El réprobo traza de sí mismo una cínica y violenta biografía: «Soy Vanni Fucci bestia», y esta biografía es como el pedestal sobre el cual se erguirá la figura del ladrón que intenta ofender a Dios en un obsceno y titánico ademán de befa y de blasfemia. Sorprendido en la miseria por un enemigo Blanco, se venga arroján­dole a la cara la predicción del triunfo de los Negros; con la garganta oprimida por la justicia divina, insulta a Dios; es el más brutal y el más grosero de los condena­dos. Es mulo, como bastardo de los Lazzari, y esta condición suya le inspira un odio que halla su mayor expansión arrojándola a la cara de quien le pregunta: «Gustóme la vida bestial… como mulo que fui». Y «bestia» repite para añadir un atributo a su nombre, y llama «madriguera» a su pa­tria para hacerla digna de la bestia.
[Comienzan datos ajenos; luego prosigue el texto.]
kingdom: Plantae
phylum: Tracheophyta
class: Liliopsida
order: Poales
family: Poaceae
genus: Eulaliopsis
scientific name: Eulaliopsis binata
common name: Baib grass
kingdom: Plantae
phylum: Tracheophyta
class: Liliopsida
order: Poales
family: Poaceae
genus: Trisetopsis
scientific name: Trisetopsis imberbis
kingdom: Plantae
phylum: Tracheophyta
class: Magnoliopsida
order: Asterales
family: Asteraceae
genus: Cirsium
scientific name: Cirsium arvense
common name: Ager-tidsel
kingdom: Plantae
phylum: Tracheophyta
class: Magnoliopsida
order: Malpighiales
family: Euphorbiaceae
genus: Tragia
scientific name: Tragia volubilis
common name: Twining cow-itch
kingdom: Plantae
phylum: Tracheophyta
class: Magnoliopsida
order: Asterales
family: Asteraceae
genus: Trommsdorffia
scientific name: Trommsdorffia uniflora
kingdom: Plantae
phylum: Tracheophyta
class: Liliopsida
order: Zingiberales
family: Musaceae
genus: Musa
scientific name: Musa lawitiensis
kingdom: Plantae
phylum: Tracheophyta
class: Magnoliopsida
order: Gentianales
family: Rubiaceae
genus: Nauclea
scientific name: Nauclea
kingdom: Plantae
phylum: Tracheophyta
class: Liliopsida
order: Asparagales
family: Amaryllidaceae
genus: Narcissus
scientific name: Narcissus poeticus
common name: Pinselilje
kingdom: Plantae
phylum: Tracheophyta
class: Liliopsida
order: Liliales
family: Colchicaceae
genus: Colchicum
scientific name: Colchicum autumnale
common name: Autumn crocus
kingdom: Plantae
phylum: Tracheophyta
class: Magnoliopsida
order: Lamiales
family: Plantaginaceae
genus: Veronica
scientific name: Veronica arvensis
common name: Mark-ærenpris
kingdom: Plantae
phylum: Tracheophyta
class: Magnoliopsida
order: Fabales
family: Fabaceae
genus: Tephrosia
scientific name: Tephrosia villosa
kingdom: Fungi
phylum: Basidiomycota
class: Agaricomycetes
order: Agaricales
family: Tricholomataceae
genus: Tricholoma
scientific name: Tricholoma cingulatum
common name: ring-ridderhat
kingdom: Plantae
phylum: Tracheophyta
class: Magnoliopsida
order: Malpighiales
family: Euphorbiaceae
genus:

En sus puntos más salientes su historia se acentúa con excepcional vehemencia: la ser­piente se le arroja al cuello; estalla como un rayo la desigual y trágica lucha en­tre el condenado y Dios, y finalmente la justicia divina cae sobre Vanni Fucci. De este modo, el lector asiste a una operación de sutura poética, desarrollada con una prodigiosa facilidad y densidad: Dante, en la fase central, lleva su personaje hasta la cumbre de una titánica maldad, que le hace resplandecer con luz satánica en virtud de su gigantesco poder blasfemo, para pintarle luego de pronto caído en la impotencia más muda e irrevocable: es Vanni Fucci que, estrechado en el nudo de dos serpientes, no podía dar ni una sacudida.